Work order 1:
In the blog post on starting a thesis, rewrite the stretch from "It's the First" through "want to start.", substituting "letter" for "manuscript".
Work order 2:
Extend the blog post about putting off a thesis by writing the part that follows its last sentence.

Provided passage:
= = = =

Friday, August 19, 2011

It's the First Step that Counts

"He watched it warily, as if it were an enemy that was trying to entice him again into a war that he had renounced.  Even in the dim, familiar quiet of the library, in an empty carrel that he found hidden in the lower depths of the stacks, he had a hard time making himself look at the pages he carried with him.  He opened other books and read paragraphs at random; he sat still, inhaling the musty odor that came from the old books.  Finally he sighed; unable to put it off any longer, he opened the folder and glanced hastily at the first pages."
                                     

For William Stoner, "it" was a manuscript he wanted desperately to read yet kept putting off.  For me "it" is my thesis proposal.  I know what I want to write about.  I know what I want to read.  I know I want to write my thesis.  I don't, however, want to start.

Every time I start - actually start - I get sucked in for hours.  I have fits of excitement and creativity about what can be uncovered, where it will take in both my studies and my life.  I can't think of anything I want to do besides study, read, dig.....research.  A dreaded word to many but to me one which implies doing what is only natural: exploring.  Uncovering links, mapping out patterns, immersing myself in a new language, new land, new acres of the forest.  That ever growing forest of knowledge into which I can only ever hope to map some territory.

= = = =

Recorded data:
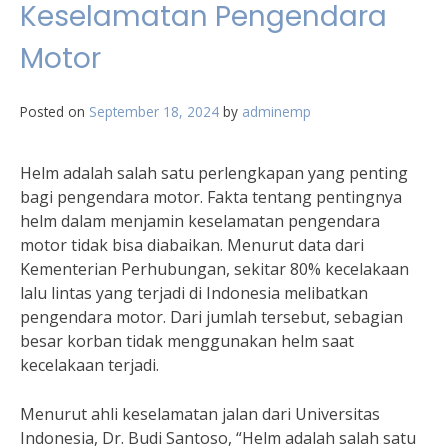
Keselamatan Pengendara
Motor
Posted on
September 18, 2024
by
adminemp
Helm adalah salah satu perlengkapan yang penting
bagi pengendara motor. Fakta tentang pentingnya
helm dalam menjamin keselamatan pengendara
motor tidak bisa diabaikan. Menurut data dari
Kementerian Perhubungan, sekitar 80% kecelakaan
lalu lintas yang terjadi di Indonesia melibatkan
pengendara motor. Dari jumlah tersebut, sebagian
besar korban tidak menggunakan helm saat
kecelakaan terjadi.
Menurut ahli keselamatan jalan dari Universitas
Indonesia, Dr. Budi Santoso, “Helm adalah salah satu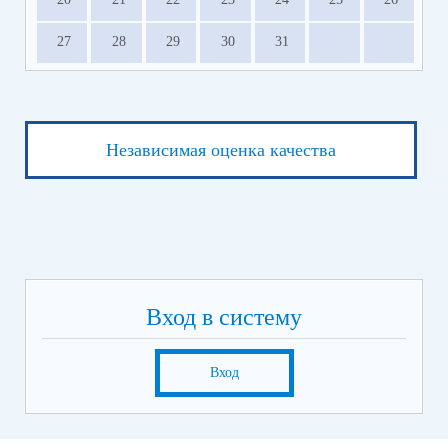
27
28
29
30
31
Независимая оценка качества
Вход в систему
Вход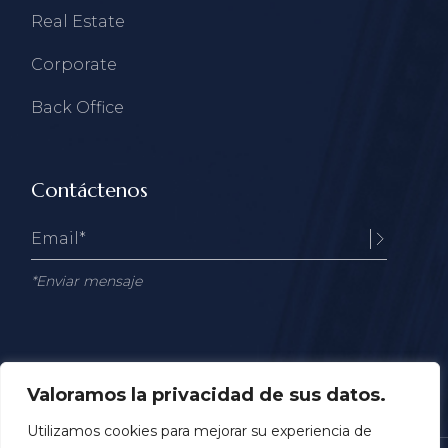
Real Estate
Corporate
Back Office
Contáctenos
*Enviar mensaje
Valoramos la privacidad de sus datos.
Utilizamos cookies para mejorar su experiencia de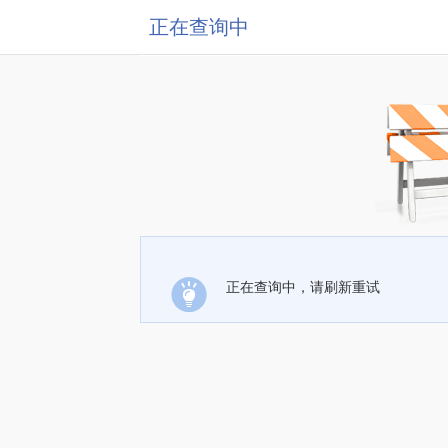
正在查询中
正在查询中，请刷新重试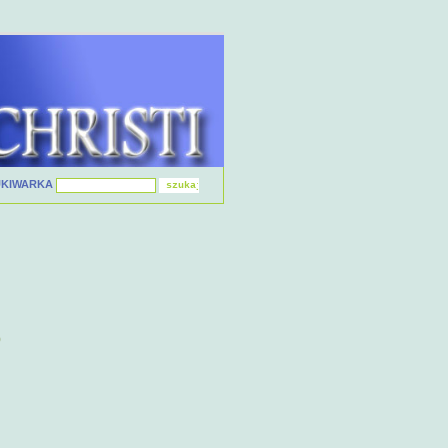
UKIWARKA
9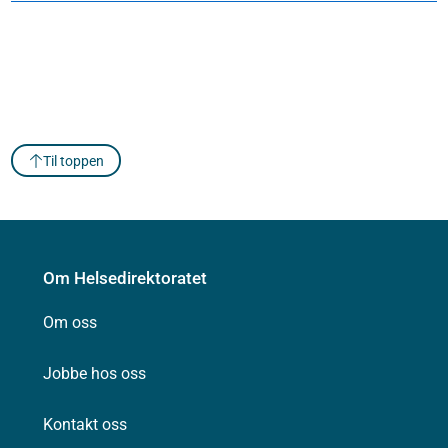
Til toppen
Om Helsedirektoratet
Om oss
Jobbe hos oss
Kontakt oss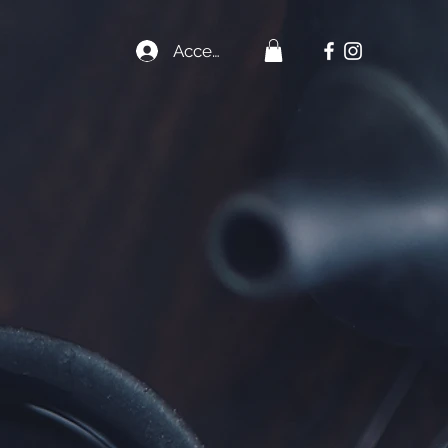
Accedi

= = = =

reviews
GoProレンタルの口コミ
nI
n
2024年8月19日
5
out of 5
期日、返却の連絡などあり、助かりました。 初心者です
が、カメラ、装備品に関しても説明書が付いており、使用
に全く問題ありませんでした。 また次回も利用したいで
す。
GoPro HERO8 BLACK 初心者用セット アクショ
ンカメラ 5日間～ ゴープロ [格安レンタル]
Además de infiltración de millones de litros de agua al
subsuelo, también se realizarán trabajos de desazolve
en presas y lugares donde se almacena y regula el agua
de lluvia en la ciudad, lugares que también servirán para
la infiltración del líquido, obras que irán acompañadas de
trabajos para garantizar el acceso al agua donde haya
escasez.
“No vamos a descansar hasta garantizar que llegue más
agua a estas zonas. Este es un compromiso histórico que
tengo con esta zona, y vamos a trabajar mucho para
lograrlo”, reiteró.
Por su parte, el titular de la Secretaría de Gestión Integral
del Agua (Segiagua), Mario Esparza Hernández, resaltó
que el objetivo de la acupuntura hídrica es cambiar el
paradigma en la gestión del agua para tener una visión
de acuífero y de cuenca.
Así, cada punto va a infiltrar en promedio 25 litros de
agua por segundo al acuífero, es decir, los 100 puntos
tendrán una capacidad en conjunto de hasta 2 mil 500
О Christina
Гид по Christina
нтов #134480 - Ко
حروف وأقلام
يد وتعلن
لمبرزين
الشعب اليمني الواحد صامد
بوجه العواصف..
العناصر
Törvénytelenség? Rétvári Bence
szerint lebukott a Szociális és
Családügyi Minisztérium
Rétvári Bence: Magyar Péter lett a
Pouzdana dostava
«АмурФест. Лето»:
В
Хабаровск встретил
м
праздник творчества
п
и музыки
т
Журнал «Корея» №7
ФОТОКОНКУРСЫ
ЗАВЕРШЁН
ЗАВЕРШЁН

= = = =

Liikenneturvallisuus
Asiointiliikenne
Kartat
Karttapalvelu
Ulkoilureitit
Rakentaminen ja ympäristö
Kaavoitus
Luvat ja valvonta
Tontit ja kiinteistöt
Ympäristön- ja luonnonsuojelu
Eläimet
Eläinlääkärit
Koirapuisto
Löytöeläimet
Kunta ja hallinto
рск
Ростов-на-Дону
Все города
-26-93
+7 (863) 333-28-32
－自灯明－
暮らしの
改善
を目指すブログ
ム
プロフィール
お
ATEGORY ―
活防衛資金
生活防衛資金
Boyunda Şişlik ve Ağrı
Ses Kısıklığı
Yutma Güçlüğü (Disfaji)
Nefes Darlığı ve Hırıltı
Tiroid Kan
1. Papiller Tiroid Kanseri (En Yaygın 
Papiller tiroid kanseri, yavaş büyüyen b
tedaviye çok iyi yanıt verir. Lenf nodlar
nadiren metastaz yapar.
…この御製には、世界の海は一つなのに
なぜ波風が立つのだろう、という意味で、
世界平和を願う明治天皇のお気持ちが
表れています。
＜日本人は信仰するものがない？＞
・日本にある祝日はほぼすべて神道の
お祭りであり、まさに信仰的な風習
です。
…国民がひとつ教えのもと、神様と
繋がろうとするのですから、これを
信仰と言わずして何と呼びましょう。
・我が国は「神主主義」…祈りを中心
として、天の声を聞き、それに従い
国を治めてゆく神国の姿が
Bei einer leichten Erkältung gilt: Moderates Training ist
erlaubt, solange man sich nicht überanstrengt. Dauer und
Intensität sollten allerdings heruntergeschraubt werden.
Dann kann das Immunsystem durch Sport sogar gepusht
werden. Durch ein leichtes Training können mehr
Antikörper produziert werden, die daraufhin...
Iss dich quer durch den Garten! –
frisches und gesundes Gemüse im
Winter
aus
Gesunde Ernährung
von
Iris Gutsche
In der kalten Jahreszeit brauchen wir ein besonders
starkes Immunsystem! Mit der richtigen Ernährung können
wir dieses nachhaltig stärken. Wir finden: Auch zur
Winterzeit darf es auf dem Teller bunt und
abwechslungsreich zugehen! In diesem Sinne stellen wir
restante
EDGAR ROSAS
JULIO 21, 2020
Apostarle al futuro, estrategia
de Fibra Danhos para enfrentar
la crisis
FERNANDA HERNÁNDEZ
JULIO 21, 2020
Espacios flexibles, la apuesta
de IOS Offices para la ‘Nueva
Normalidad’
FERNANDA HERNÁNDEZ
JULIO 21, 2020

= = = =

Answer box 1:
It's the First Step that Counts

"He watched it warily, as if it were an enemy that was trying to entice him again into a war that he had renounced.  Even in the dim, familiar quiet of the library, in an empty carrel that he found hidden in the lower depths of the stacks, he had a hard time making himself look at the pages he carried with him.  He opened other books and read paragraphs at random; he sat still, inhaling the musty odor that came from the old books.  Finally he sighed; unable to put it off any longer, he opened the folder and glanced hastily at the first pages."
                                     

For William Stoner, "it" was a letter he wanted desperately to read yet kept putting off.  For me "it" is my thesis proposal.  I know what I want to write about.  I know what I want to read.  I know I want to write my thesis.  I don't, however, want to start.

Answer box 2:
Some days I know exactly where I am heading;  a determined hiker seeing the passing landscape merely as a familiar path to a knowable destination.  Other days I wander aimlessly, often enticed by a glimmer in the distance but never convinced to take any one path over another.  I look around and assess, take it all in, breath the scent of fresh new places.  Yet, I also have that pit in my stomach.  The fear of being lost in a new, vast, open-in-all-directions place.  Anything could happen.  Every path looks the same from where I stand but, with unseeable ends, how can I possibly choose?  How can I know that in going one way, I am not limiting my ability to go back, make the decision again, choose a better path?  What if I get lost, it gets dark, the path ends?  So I stand there, frozen in panic, overwhelmed.

It is at these times I have to calm myself and remember that just as there are no obvious paths to take, there are no rules about which order or direction I must go down them.  So long as I just start wandering, and pay attention, I will come across new places that I will either seek to learn more about or find no interest in.  Alternate paths may converge with the one I chose, and, following them back to the starting point does not mean it was all a waste; that I went nowhere.  It merely reveals how the two fit together.  And that, in the end is all I can do.  Wander.  Map connections.  Pause here and there.  Get stuck in a bramble or two.  Explore.

I can no longer stand still, waiting for something to tell me which way to go.  I must start moving.

"At first only a nervous edge of his mind touched what he read; but gradually the words forced themselves upon him.  He frowned and read more carefully.  And then he was caught; he turned back to where he had begun, and his attention flowed upon the page.  Yes, he said to himself, of course."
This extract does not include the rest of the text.